From Yangtze: Nature, History, and the River, by Lyman P. Van Slyke (Stanford Alumni Assn., 1988), p. 53:

China generates paradox. The Chinese are renowned for their attachment to place, their deep identification with native soil. And yet whenever one looks at Chinese history one finds people everywhere on the move. Migration is part of this movement, the permanent transfer of people from one region to another, sometimes pushed out of their original homeland by overpopulation, poverty, disaster, or war, and sometimes attracted to new lands by real or presumed opportunities for betterment of their lives.

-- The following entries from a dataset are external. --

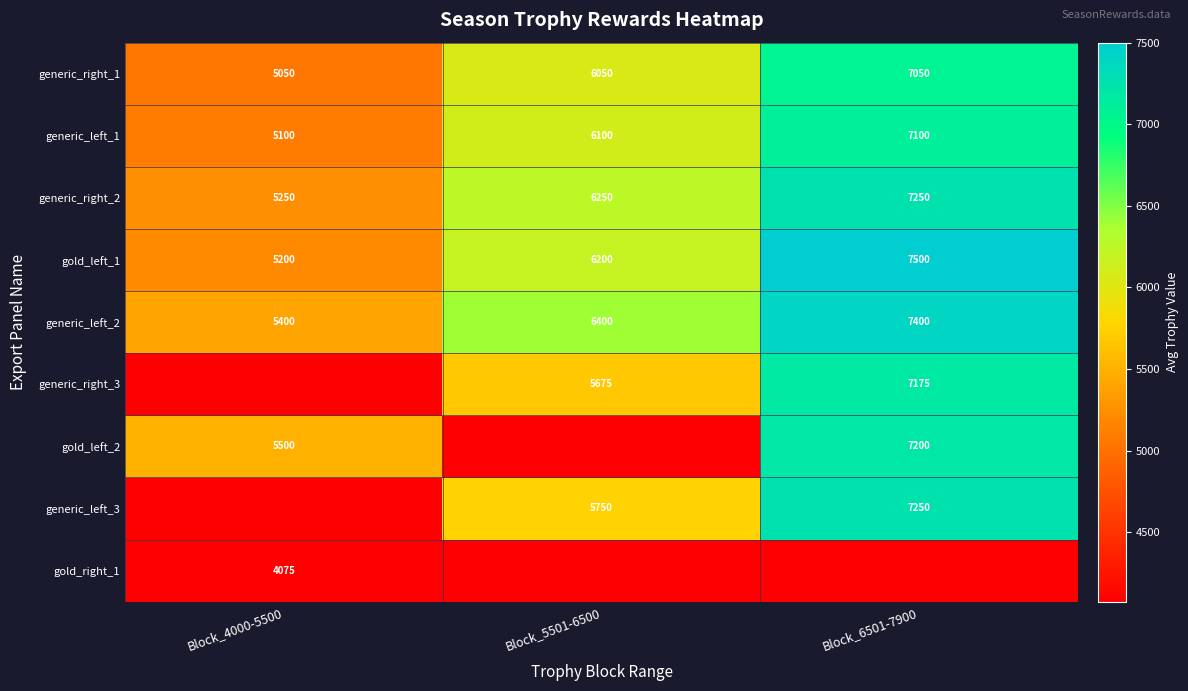

At which label does generic_left_1 reach its peak?

Block_6501-7900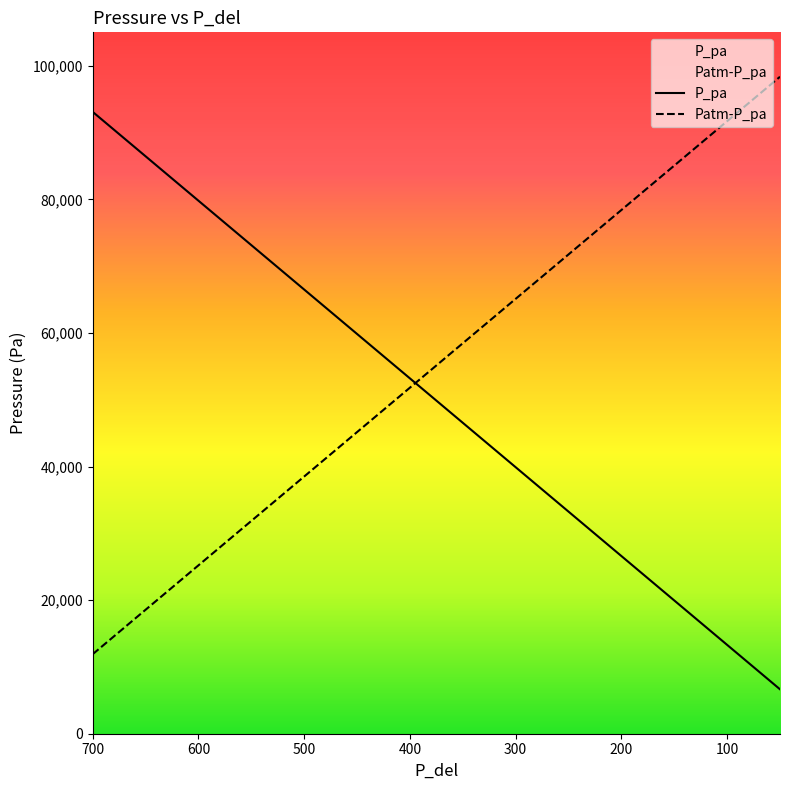

Reading left to right, list all the values displayed in this chart.

P_pa: 93100	90440	87780	85120	82460	79800	77140	74480	71820	69160	66500	63840	58520	55860	50540	47880	45220	42560	39900	37240	34580	31920	29260	26600	23940	19950	15960	11970	10640	9310	7980	6650
Patm-P_pa: 11900	14560	17220	19880	22540	25200	27860	30520	33180	35840	38500	41160	46480	49140	54460	57120	59780	62440	65100	67760	70420	73080	75740	78400	81060	85050	89040	93030	94360	95690	97020	98350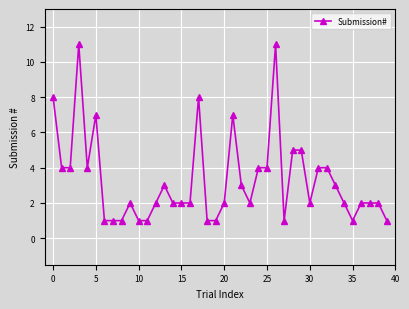

True or false: the data has more than 2 interior local peaks.

True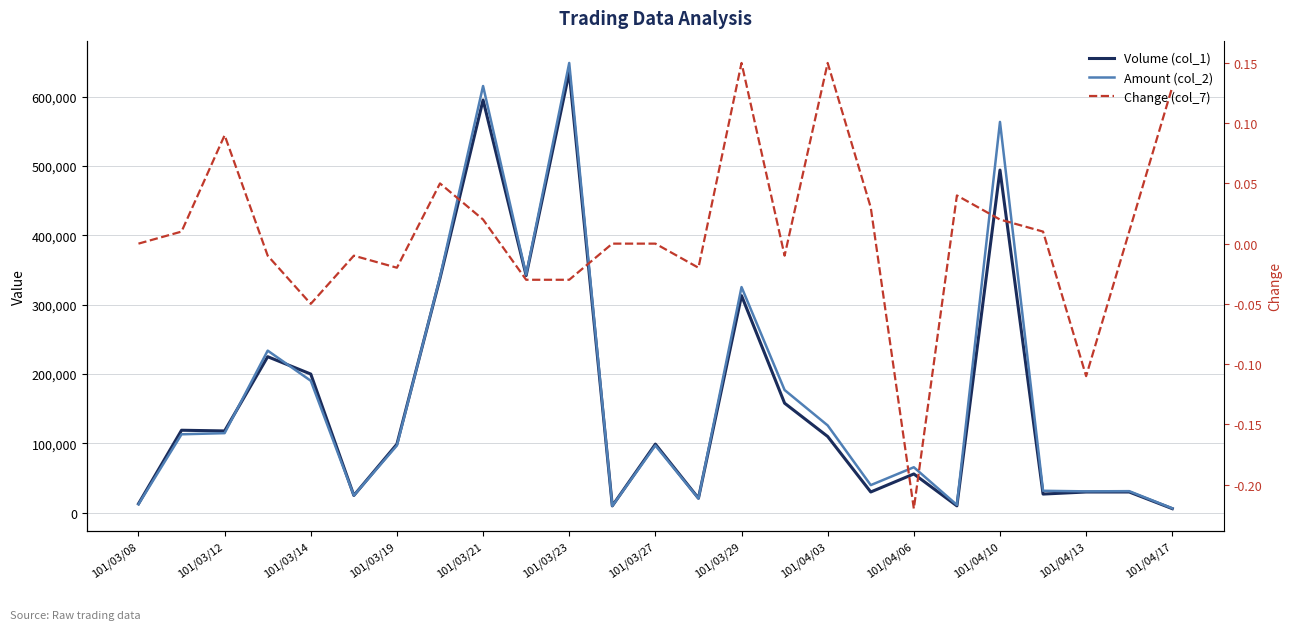

What is the difference between the maximum and minimum values in the Change (col_7) series?

0.4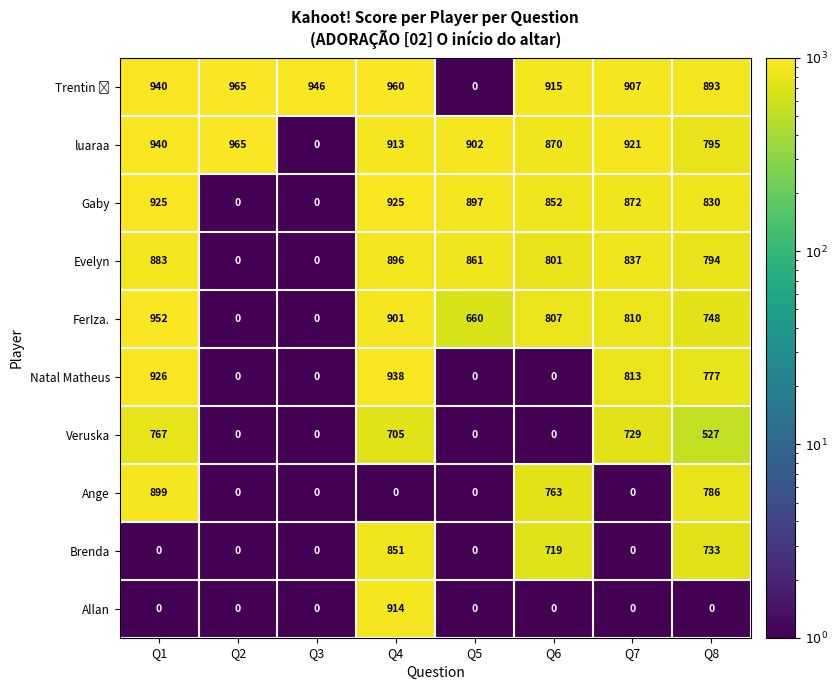

True or false: Allan has a value of -509 at Q5.

False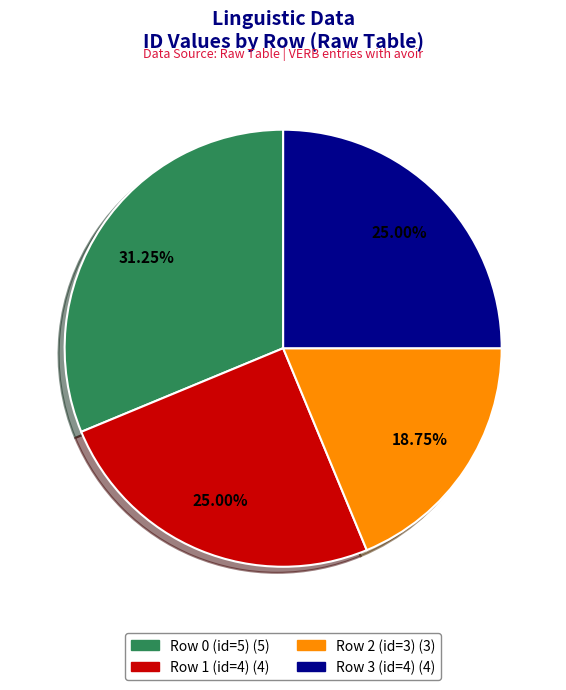

To the nearest percent, what portion does Row 1 (id=4) represent?

25%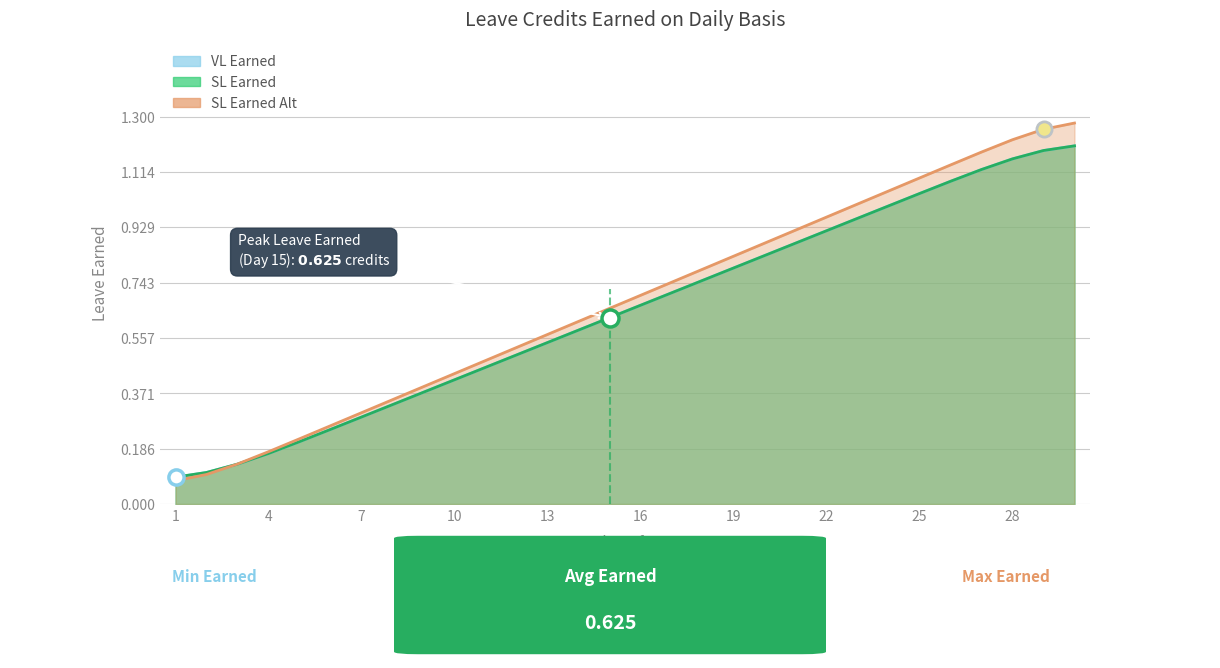

At which category is the sum across all series the highest?

30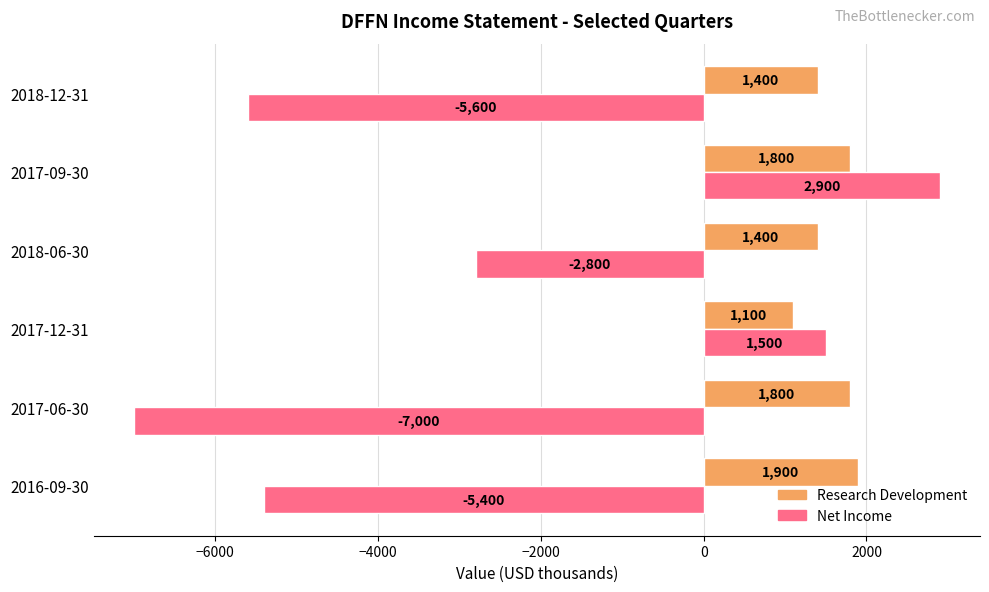

How many Research Development values are between 1400 and 1800?

4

But migrants were not the only travelers across the Chinese landscape. Merchants big and small set forth on business trips; Buddhist monks and devout layfolk made pilgrimages or sought centers of learning; scholars aspiring to prestigious careers in the imperial civil service headed for provincial capitals or Peking to take the most fiendishly demanding examinations ever devised. Officials took up their posts across the far-flung realm, and some were exiled for real or alleged offenses to the most remote and dangerous corners of the empire; corvee labor gangs were sent to work on canals or defensive walls; boatmen and transport coolies moved the goods of the empire; one might even spot a rare travel buff exploring his world out of curiosity or scholarly interest. There were foreign traders, Japanese and Korean monks who had come to learn from Chinese Buddhist masters, ambassadors and their retinues, entertainers, bandits, fugitives. In wartime, armies were on the march. Rebel hordes, angry and desperate peasants headed by ambitious or megalomaniac leaders with their own dynastic dreams, followed the same routes as migrants, merchants, a11d scht1lars. In the mid-1960s, during the Cultural Revolution, urban youth went on an orgy of hitherto prohibited travel, sanctioned by Mao Tse-tung’s revolutionary dictum to “exchange revolutionary experience”; later, beginning in 1969, some fourteen million of these urban youth were sent whether they wanted to go or not to the countryside to “learn from the peasants.”